Exercise brief
The records below are to be reproduced exactly, with the pictures left out.

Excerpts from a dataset
--

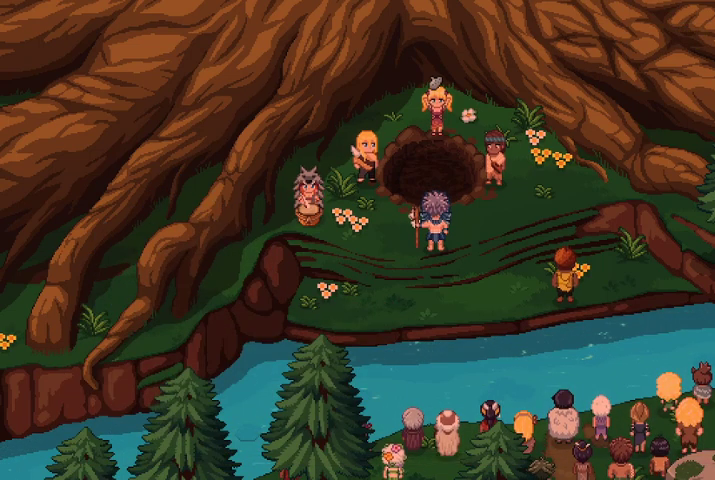
{"buttons": [], "left_stick": "center", "right_stick": "center", "events": []}
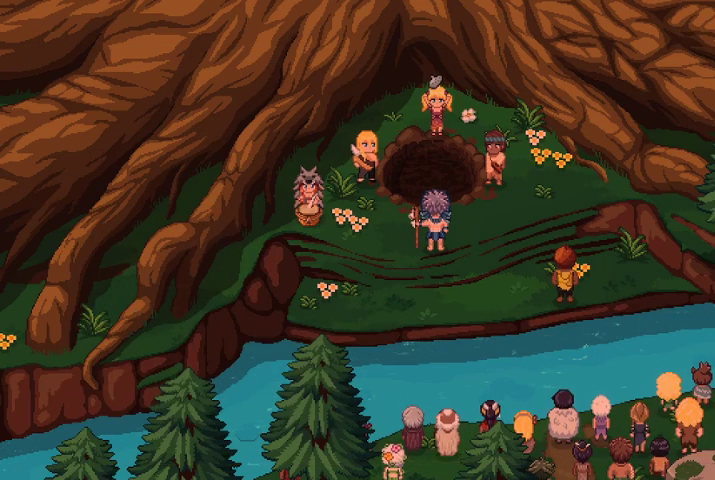
{"buttons": [], "left_stick": "center", "right_stick": "center", "events": []}
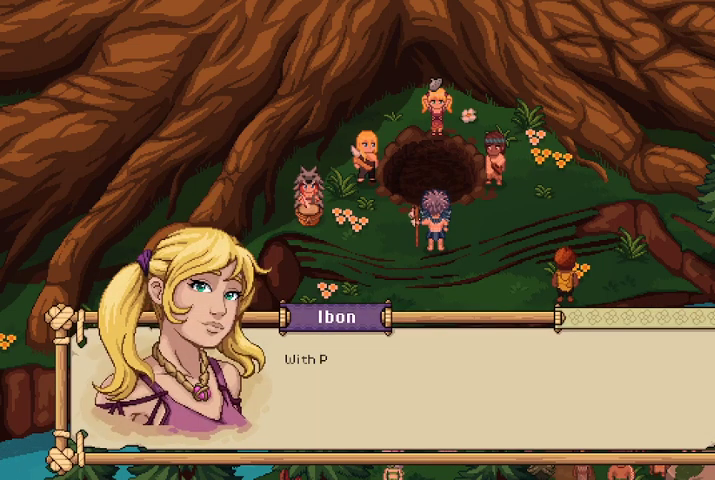
{"buttons": [], "left_stick": "center", "right_stick": "center", "events": [[167, "A", "down"], [300, "A", "up"]]}
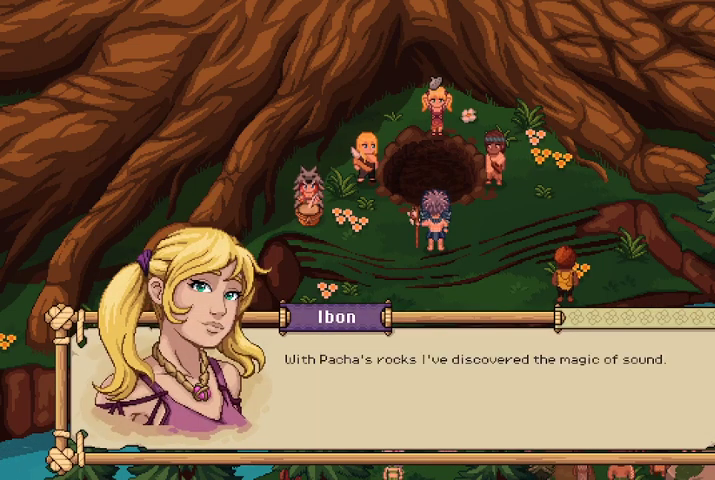
{"buttons": [], "left_stick": "center", "right_stick": "center", "events": []}
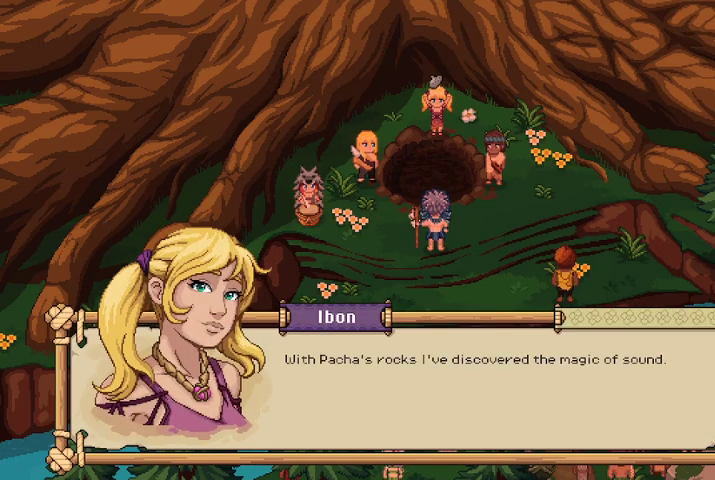
{"buttons": [], "left_stick": "center", "right_stick": "center", "events": [[100, "A", "down"], [300, "A", "up"]]}
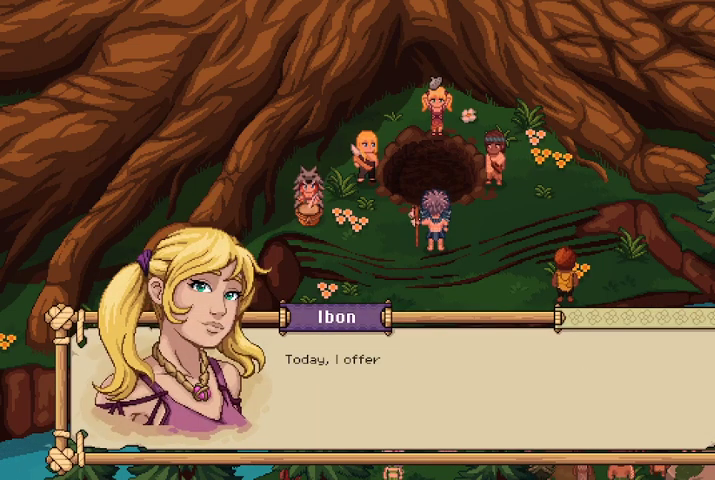
{"buttons": [], "left_stick": "center", "right_stick": "center", "events": [[267, "A", "down"], [433, "A", "up"]]}
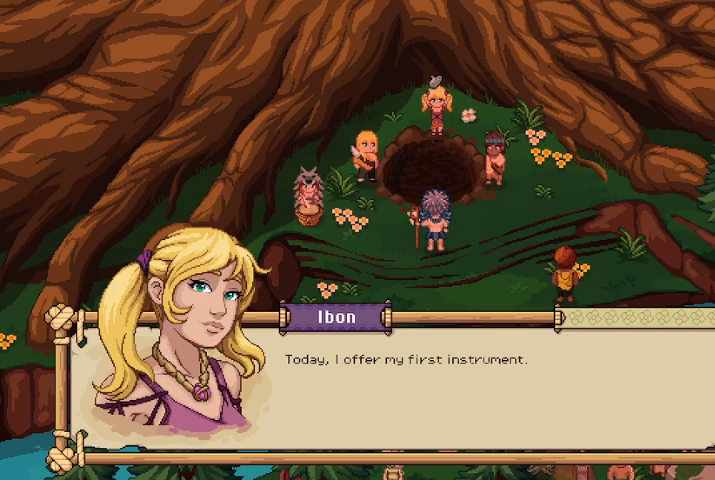
{"buttons": [], "left_stick": "center", "right_stick": "center", "events": [[300, "A", "down"], [467, "A", "up"]]}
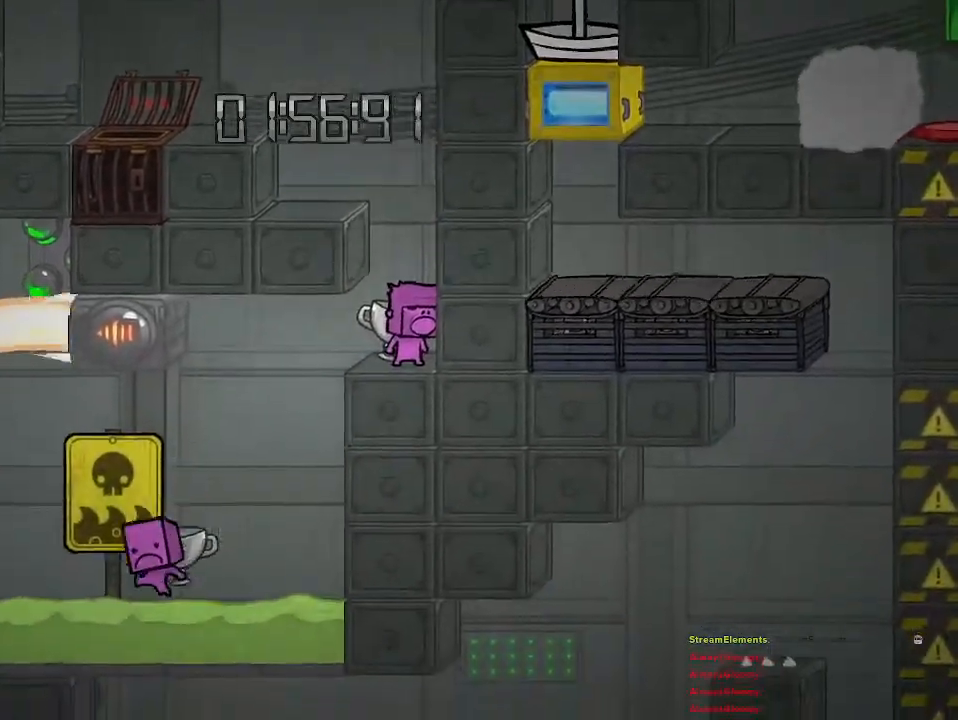
Gameplay with a controller (PlayStation layout); each line is a JSON object with the inputs held at the frame after it. "events" lists button and stick changes between this image and that frame as [ms after this image, input, new state], when the widget could be followed in between.
{"buttons": [], "left_stick": "center", "right_stick": "center", "events": []}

--

Solution to the problem
{"buttons": [], "left_stick": "center", "right_stick": "center", "events": []}
{"buttons": [], "left_stick": "center", "right_stick": "center", "events": []}
{"buttons": [], "left_stick": "center", "right_stick": "center", "events": [[167, "A", "down"], [300, "A", "up"]]}
{"buttons": [], "left_stick": "center", "right_stick": "center", "events": []}
{"buttons": [], "left_stick": "center", "right_stick": "center", "events": [[100, "A", "down"], [300, "A", "up"]]}
{"buttons": [], "left_stick": "center", "right_stick": "center", "events": [[267, "A", "down"], [433, "A", "up"]]}
{"buttons": [], "left_stick": "center", "right_stick": "center", "events": [[300, "A", "down"], [467, "A", "up"]]}
Gameplay with a controller (PlayStation layout); each line is a JSON object with the inputs held at the frame after it. "events" lists button and stick changes between this image and that frame as [ms after this image, input, new state], when the widget could be followed in between.
{"buttons": [], "left_stick": "center", "right_stick": "center", "events": []}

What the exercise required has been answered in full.